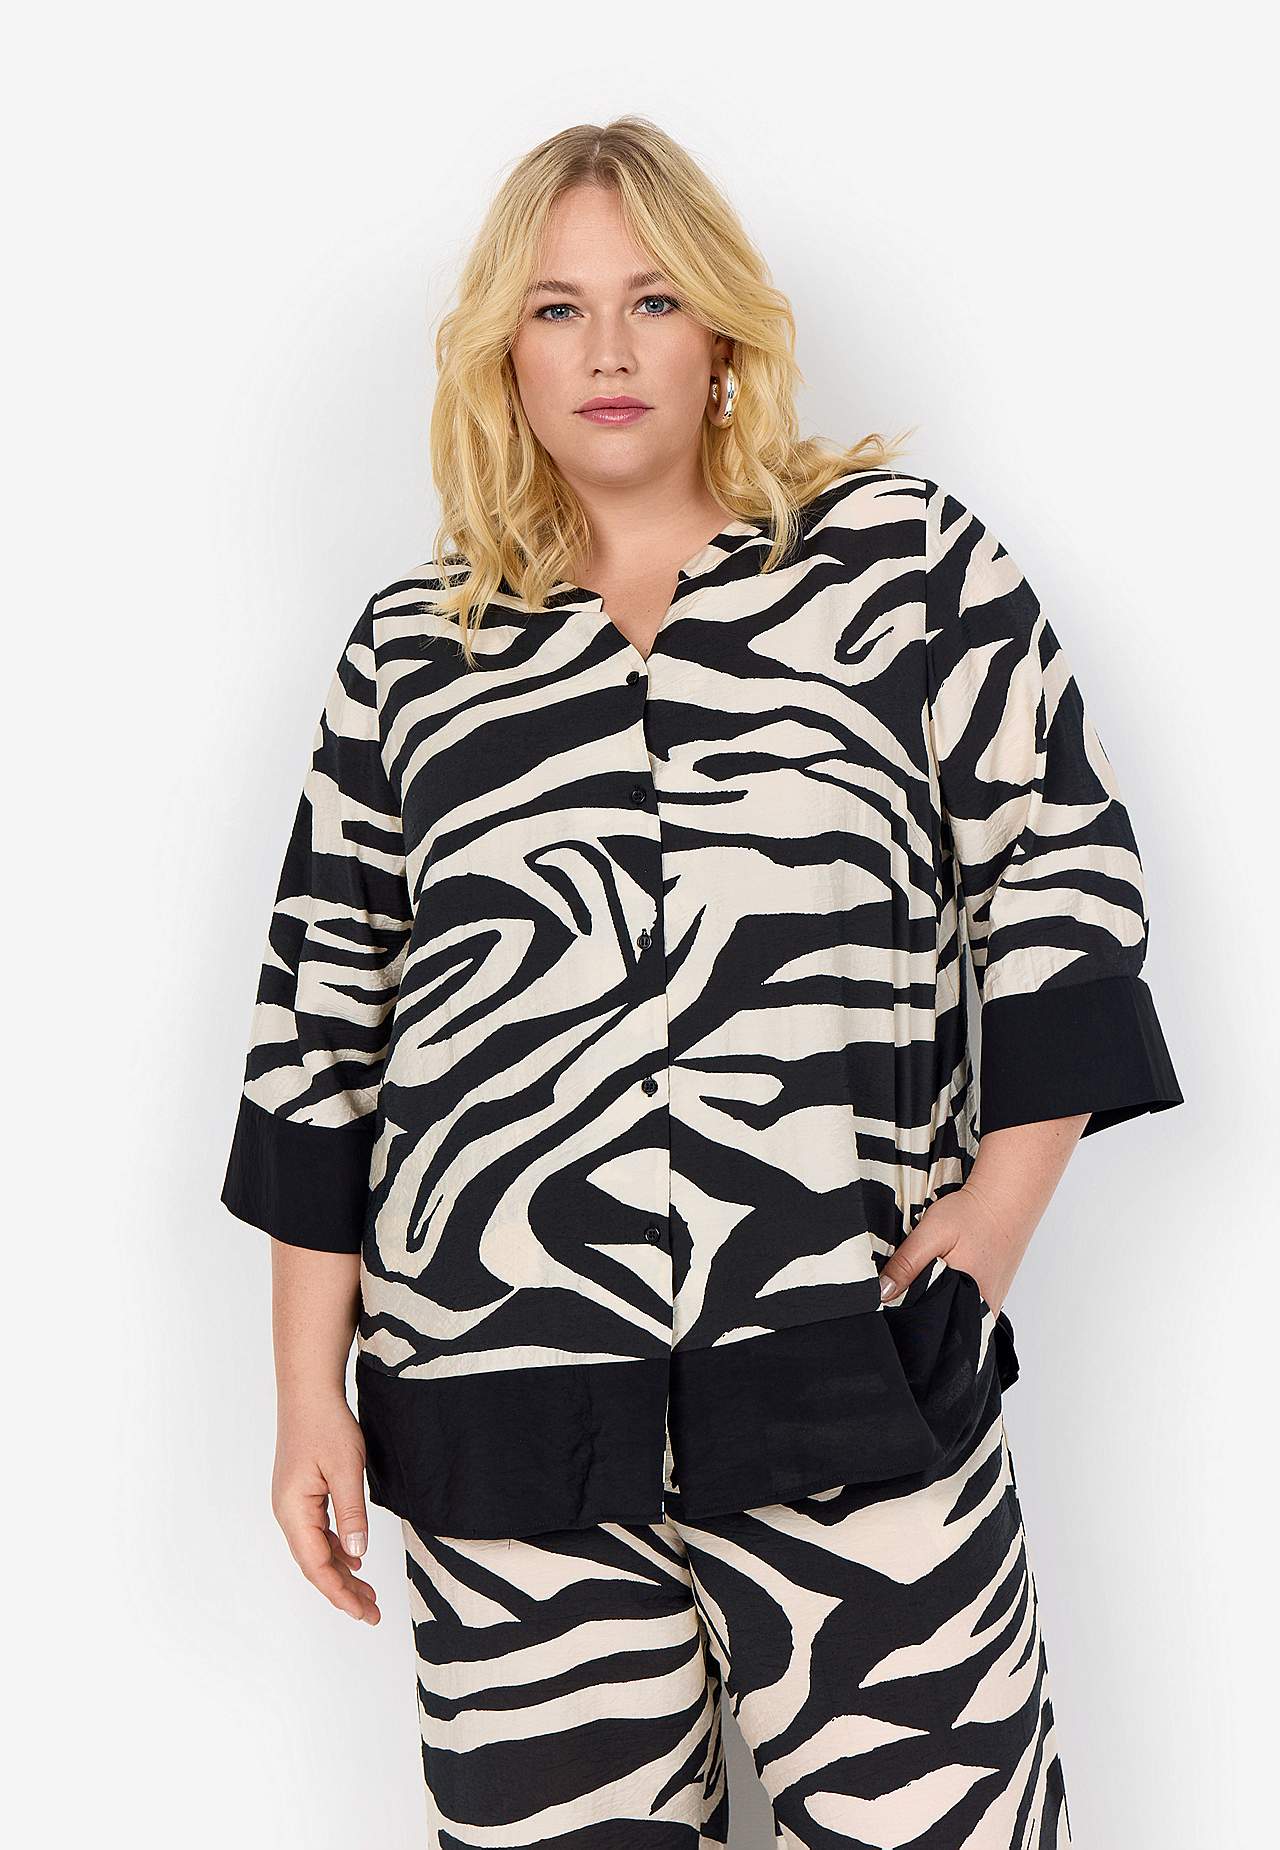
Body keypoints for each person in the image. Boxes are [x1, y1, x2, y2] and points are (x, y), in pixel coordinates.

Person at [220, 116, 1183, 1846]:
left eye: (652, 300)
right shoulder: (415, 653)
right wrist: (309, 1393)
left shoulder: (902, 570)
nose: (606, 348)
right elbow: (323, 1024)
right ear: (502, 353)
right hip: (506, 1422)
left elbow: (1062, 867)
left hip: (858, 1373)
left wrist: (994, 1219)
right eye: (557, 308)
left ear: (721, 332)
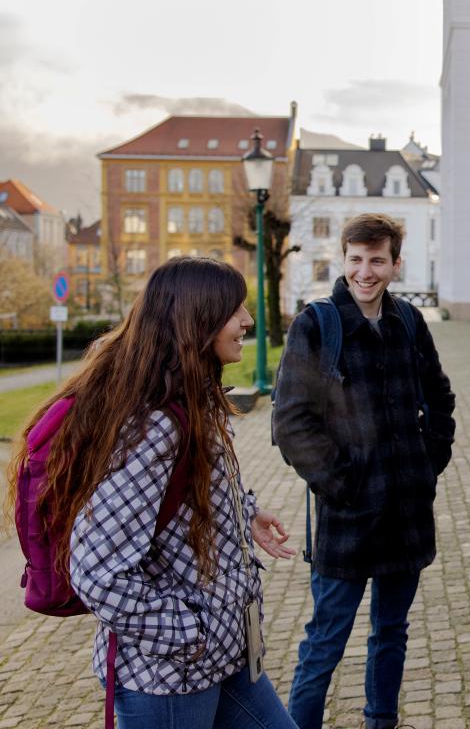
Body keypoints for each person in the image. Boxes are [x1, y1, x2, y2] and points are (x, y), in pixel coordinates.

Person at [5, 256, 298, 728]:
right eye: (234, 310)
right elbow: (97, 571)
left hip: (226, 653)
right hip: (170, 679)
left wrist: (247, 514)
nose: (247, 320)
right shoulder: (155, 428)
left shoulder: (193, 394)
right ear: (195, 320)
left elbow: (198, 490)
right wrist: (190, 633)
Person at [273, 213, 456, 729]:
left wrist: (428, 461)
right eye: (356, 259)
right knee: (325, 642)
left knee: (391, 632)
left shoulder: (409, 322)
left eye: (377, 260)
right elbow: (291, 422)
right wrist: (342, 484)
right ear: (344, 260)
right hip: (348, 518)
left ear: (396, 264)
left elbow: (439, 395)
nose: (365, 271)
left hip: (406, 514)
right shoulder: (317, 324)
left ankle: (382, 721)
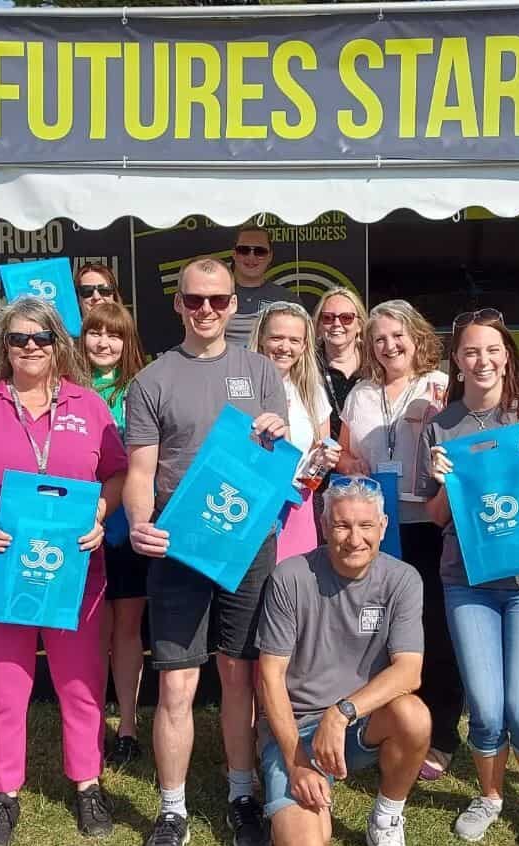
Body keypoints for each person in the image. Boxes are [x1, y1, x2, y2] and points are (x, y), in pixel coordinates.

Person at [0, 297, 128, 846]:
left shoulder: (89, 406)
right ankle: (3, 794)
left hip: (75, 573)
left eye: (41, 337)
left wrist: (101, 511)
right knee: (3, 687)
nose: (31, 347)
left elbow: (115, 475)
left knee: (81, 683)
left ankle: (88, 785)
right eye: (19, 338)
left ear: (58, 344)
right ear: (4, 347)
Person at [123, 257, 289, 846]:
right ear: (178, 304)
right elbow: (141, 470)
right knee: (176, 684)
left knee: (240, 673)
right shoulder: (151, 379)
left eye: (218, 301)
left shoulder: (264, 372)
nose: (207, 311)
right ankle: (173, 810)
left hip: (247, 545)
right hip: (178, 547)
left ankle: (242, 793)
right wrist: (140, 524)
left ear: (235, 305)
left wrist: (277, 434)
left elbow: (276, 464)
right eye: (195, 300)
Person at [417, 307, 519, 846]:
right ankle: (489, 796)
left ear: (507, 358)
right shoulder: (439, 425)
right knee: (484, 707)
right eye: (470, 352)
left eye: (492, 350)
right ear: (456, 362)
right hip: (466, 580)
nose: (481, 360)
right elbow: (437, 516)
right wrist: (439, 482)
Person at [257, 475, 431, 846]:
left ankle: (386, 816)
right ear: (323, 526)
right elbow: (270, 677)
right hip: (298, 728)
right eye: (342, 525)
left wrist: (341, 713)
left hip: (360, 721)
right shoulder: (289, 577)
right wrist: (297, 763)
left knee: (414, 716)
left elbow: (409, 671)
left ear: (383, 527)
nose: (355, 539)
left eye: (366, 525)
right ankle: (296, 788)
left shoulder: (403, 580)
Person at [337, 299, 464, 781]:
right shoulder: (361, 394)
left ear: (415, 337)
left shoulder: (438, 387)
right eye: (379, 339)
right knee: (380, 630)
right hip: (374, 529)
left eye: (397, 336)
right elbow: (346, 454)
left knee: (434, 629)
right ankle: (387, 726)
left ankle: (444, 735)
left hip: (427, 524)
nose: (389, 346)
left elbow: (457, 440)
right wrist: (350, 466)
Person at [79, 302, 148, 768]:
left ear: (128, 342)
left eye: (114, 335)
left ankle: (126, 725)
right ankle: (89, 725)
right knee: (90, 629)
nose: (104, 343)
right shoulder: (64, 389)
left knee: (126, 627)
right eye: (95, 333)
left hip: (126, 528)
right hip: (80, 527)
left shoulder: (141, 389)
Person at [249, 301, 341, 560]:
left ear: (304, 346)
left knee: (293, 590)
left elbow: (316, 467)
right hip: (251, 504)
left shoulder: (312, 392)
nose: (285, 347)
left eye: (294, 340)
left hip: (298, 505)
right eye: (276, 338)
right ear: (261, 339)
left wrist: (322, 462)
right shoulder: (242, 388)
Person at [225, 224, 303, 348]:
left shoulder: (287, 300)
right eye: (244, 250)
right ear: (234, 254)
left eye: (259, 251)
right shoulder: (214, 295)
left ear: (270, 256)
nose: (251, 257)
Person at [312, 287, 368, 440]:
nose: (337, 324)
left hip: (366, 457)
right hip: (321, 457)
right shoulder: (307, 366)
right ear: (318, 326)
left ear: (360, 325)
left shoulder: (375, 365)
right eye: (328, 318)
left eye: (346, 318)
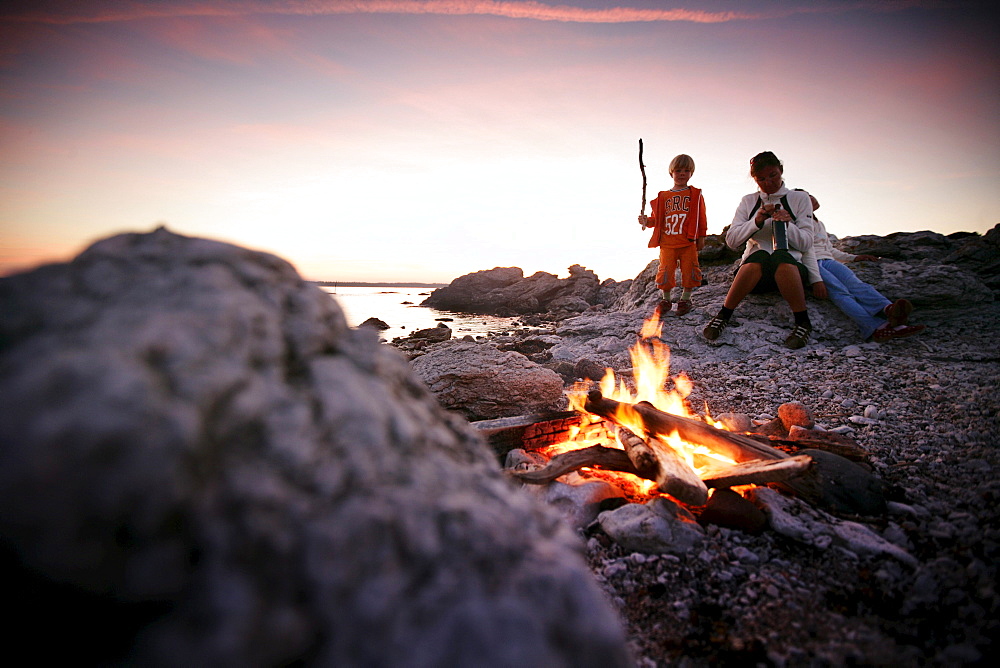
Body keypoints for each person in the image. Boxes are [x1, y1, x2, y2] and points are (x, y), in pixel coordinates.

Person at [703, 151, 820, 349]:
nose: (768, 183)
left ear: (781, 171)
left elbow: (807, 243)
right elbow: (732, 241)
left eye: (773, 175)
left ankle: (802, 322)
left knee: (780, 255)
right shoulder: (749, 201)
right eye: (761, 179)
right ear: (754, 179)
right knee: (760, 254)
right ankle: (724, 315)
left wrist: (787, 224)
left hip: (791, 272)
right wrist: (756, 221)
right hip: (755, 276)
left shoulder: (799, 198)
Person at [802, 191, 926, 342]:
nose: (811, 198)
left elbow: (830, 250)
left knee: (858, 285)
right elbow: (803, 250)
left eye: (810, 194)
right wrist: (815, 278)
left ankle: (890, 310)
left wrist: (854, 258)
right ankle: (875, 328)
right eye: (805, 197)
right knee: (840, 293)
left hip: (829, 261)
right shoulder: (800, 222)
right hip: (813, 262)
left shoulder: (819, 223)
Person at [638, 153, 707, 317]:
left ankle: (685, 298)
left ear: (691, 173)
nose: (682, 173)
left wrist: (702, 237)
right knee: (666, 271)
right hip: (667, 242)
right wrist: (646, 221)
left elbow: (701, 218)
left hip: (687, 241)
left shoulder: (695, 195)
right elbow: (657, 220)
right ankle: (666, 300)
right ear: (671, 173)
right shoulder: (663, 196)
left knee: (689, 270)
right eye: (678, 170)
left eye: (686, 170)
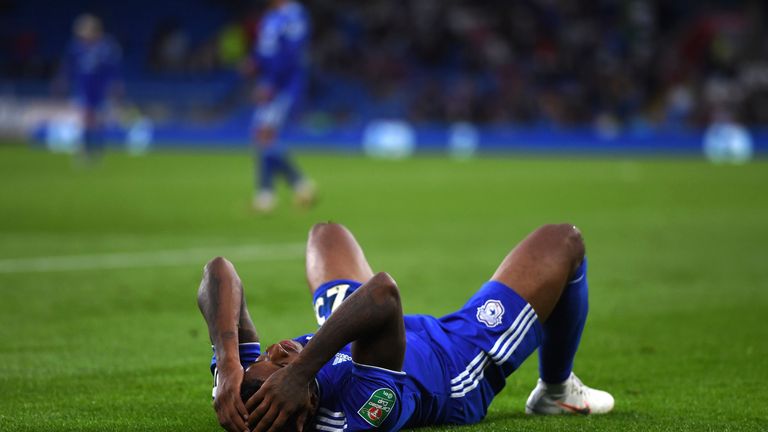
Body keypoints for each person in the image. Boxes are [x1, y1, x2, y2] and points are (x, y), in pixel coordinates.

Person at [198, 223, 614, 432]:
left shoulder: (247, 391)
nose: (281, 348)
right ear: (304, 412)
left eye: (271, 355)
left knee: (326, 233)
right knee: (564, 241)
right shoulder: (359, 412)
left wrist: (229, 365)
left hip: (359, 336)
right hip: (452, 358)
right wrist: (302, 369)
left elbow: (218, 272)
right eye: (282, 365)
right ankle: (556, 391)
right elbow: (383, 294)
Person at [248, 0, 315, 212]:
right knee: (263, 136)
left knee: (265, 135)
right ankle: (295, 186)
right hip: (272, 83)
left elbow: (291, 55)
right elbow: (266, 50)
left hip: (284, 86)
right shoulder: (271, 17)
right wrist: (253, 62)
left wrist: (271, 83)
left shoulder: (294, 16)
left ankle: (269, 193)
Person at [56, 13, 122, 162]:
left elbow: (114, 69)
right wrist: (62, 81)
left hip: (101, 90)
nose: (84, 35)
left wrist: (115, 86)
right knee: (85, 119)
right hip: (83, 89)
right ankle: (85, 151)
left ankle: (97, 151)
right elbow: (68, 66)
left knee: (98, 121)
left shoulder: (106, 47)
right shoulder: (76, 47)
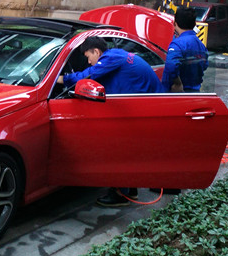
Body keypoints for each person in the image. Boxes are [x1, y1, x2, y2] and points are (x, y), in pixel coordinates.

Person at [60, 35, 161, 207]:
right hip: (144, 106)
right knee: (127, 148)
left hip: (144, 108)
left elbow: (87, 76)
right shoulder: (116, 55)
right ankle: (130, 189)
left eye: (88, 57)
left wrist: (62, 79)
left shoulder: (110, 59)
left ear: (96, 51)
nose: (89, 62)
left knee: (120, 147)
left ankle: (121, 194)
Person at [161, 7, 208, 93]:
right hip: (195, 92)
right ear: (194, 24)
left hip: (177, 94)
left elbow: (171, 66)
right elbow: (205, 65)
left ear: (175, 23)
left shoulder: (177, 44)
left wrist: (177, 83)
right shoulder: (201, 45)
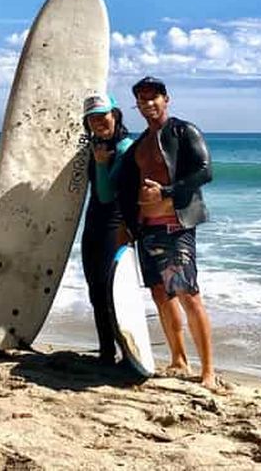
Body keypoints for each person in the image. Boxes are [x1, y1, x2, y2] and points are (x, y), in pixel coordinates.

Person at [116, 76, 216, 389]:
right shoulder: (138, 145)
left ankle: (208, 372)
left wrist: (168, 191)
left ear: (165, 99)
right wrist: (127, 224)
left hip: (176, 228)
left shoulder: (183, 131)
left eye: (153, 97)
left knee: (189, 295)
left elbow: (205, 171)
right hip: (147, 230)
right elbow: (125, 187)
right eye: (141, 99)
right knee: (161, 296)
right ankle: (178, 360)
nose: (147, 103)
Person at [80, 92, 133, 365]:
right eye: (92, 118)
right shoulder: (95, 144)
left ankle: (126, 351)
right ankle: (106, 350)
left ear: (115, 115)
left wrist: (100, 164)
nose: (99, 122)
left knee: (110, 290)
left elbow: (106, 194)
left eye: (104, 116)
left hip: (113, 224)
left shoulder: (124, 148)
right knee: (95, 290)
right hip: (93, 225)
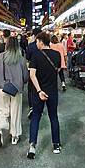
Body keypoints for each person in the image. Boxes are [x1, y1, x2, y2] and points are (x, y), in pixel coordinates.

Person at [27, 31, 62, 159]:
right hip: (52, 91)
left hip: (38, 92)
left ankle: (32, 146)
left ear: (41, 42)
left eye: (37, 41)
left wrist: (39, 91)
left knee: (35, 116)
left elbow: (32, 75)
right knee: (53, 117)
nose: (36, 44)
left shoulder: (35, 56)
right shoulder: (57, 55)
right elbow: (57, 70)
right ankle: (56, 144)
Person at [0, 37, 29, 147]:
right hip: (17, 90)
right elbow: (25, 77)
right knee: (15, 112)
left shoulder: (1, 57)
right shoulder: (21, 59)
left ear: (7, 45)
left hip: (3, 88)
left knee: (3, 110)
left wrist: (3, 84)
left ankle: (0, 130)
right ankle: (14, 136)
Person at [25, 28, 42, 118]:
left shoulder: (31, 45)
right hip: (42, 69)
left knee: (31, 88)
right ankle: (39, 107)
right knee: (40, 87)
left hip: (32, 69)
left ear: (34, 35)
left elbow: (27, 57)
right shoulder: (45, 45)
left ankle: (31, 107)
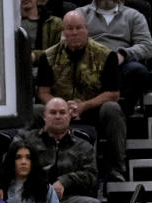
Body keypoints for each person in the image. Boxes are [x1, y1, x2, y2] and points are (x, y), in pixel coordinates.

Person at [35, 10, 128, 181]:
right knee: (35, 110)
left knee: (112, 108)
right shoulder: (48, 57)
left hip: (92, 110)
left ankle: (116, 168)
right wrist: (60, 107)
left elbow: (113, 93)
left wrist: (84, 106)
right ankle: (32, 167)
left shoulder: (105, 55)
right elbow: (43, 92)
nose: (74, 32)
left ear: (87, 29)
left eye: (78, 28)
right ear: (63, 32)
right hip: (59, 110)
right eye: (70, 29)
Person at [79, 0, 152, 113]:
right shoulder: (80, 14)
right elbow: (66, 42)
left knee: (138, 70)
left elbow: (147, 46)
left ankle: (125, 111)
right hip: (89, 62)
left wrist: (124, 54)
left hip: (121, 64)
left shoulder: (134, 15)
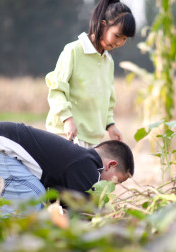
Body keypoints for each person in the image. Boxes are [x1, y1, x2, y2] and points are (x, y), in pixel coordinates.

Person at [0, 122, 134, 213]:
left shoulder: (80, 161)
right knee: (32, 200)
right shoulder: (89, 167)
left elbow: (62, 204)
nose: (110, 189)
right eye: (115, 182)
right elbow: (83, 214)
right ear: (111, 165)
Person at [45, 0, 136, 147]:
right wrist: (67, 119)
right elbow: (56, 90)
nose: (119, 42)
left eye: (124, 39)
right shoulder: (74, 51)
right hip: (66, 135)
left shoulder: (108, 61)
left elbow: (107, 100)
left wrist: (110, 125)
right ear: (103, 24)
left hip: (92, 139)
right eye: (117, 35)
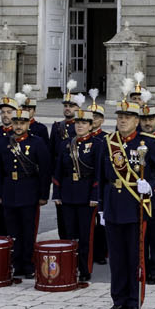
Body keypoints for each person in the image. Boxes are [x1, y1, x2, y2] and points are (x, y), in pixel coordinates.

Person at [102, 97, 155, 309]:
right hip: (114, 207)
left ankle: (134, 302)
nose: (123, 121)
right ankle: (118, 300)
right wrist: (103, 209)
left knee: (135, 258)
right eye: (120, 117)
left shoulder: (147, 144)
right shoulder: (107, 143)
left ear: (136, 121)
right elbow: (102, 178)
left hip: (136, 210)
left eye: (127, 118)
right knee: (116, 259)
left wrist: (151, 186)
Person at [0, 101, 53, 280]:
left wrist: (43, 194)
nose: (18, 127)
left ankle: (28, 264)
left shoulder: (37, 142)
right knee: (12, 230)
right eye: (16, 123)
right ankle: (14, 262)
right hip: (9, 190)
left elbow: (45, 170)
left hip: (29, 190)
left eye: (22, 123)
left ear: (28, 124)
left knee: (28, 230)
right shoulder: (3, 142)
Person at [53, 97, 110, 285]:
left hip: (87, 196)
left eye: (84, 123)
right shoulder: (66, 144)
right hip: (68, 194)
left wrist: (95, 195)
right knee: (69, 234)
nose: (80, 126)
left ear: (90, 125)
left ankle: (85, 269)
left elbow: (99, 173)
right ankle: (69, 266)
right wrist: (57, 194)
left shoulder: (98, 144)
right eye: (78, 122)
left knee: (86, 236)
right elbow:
········
**EXERCISE DIRECTIONS**
Within the material above, find the part that opens with the line containing "right ear: (103, 24)" and closes with the line containing "right eye: (120, 117)", and reproduce it exactly without the pictures.

**EXERCISE RESPONSE**
right ear: (103, 24)
left hip: (92, 139)
right eye: (117, 35)
Body keypoints for each person in the image. Boxes are [x1, y1, x2, y2] and points are (x, y), in pixel coordinates.

Person at [102, 97, 155, 309]:
right hip: (114, 207)
left ankle: (134, 302)
nose: (123, 121)
right ankle: (118, 300)
right wrist: (103, 209)
left knee: (135, 258)
right eye: (120, 117)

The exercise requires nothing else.